I too prefer NARS blush (Orgasm) to the MAC variety.  MAC always makes me look like a chalk board, I don't know how else to describe that icky matte, flat color it gives me.


----------



## Abbytabby (May 20, 2008)

I also prefer Nars. Nars is was more pigmented, lasts longer on my skin (With Mac I sometimes need to reapply blush which I hate doing, this problem is even worse with the BPB's) and still look natural.


----------



## zabbazooey (May 20, 2008)

NARS all the way! I have Amour -- it's such a versatile, pretty color.

I also have Orgasm -- doesn't really show up. The MA told me it was actually supposed to be used as a highlighter!

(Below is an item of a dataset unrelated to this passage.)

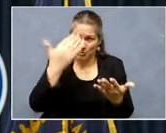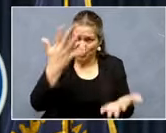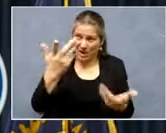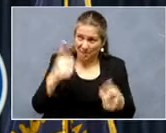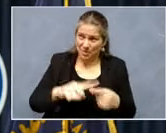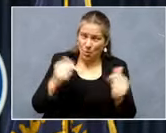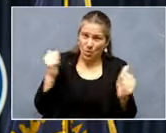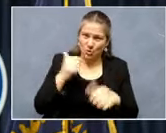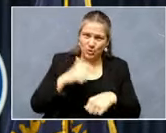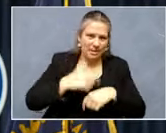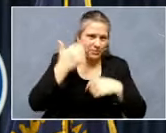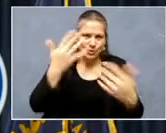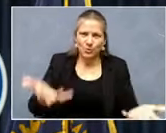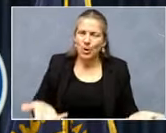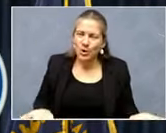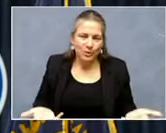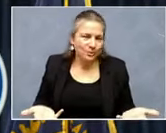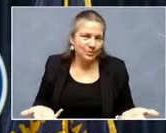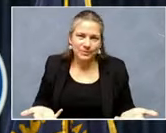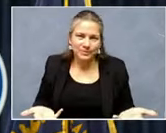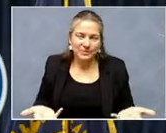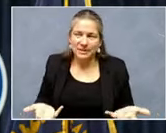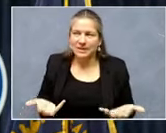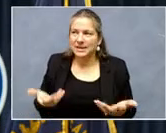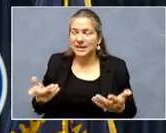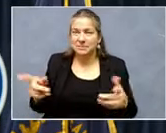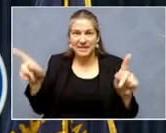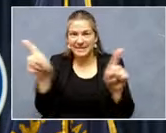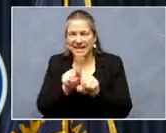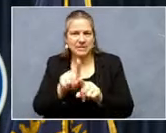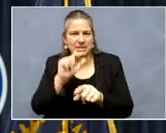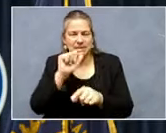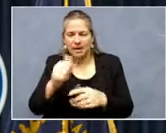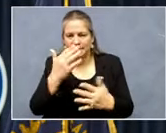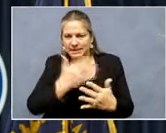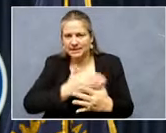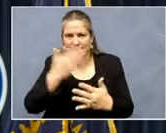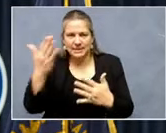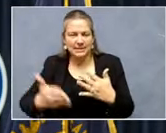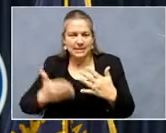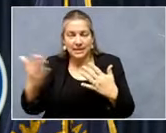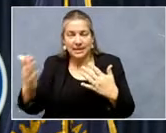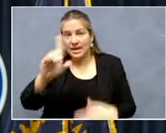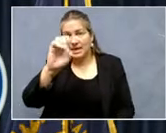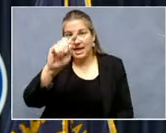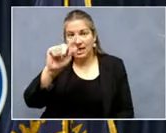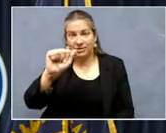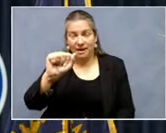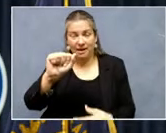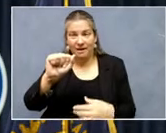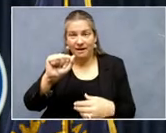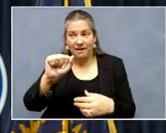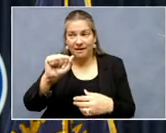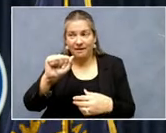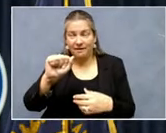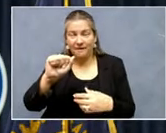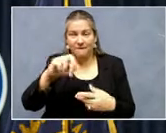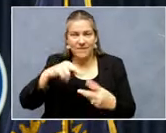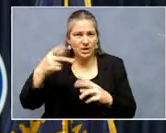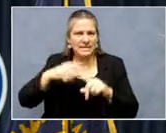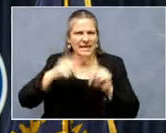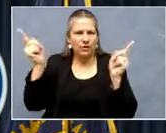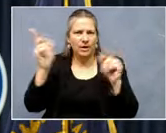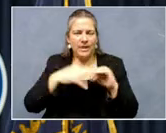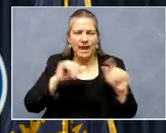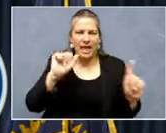hadn't acted the same season to, to season. Uh, Delta variant, at least in my opinion, acted different than the alpha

MAC blushes don't last as long, and the texture is not as good, IMO.


----------



## blinkymei (May 21, 2008)

Thanks for all this helpful info! I was also wondering how many blushes does a beginner makeup user need?


----------



## Kiseki (May 22, 2008)

It really depends on what kind of looks you want to attain. To begin with, one or two should do just fine. I have MAC's Buff, NARS Orgasm, Albatross (highlighter) and Zen, Bobbi Brown's Pot Rouge's in Stonewashed Pink, Milk Chocolate and Blushed Rose. I'm mainly using the Pot Rouges these days.


----------



## Kuuipo (May 22, 2008)

Quote:

   Originally Posted by *blinkymei* 

 
_Thanks for all this helpful info! I was also wondering how many blushes does a beginner makeup user need?_

 
Something for everyday that looks fresh, clean, and something more dramatic for night that looks sophisticated without making you feel uncomfortable in it. Contour colours and highlighters are entirely optional. Some people like a couple casual blushes-one more bronzed and one more flushed looking. Every shade and colour are not necessary, the blush should flatter your complexion.


----------



## user79 (May 23, 2008)

Quote:

   Originally Posted by *blinkymei* 

 
_Thanks for all this helpful info! I was also wondering how many blushes does a beginner makeup user need?_

 
I started with just 1 blush, MAC Pink Swoon, and I used that forever but then I branched out. I'd recommend getting one peach and / or one pink blush, and then later you can get one that's a stronger more vibrant colour for special occasions. But 1 or 2 blushes is def enough to start off with!


----------



## anshu7 (May 23, 2008)

i agree start with one blush and get tht blush in the color of most natural flush (pink/peach/peachy pink) once u get the hang of it u can experiment with other colors.


----------



## patricia_nun (Jun 4, 2008)

*NARS VS MAC blushes*

What do you prefer? What do ya think?

I'm looking forward your answers, specially MA's answers.


----------



## StArCaNdY (Jun 4, 2008)

*Re: NARS VS MAC blushes*

I own both kinds of blushes and honestly I prefer NARS. The blushes are more pigmented and last longer. My personal favorite is Torrid, a peachy color on my NC35 skin.


----------



## goink (Jun 4, 2008)

*Re: NARS VS MAC blushes*

NARS!
I own more MAC than NARS because I've just started getting into NARS.
NARS blushes are more pigmented. They blend better and last longer. I have combination skin and some MAC blushes do not last on me. I've met MAC blushes that changed colour on my cheeks, but never a NARS.


----------



## Sexya(TM)?Princess (Jun 4, 2008)

*Re: NARS VS MAC blushes*

I prefer MACs.


----------



## beauty_marked (Jun 4, 2008)

*Re: NARS VS MAC blushes*

NARS for sure. my first ever blush was NARS and ive loved them ever since. I have a few MAC blushes and i find that the beauty powder blushes are similar to  NARS foundatiions. Def if u have the money as they are a bit pricey invest in these.


----------



## iluffyew769769 (Jun 4, 2008)

*Re: NARS VS MAC blushes*

I prefer Nars. I like how light it is.


----------



## patricia_nun (Jun 5, 2008)

*Re: NARS VS MAC blushes*

Thank you all.

I'm gonna buy a few blushes. I've heard NARS' are more pigmented like you have told me. So probably I'll wait for MAC Sonic Chic collection and I'll decide.


----------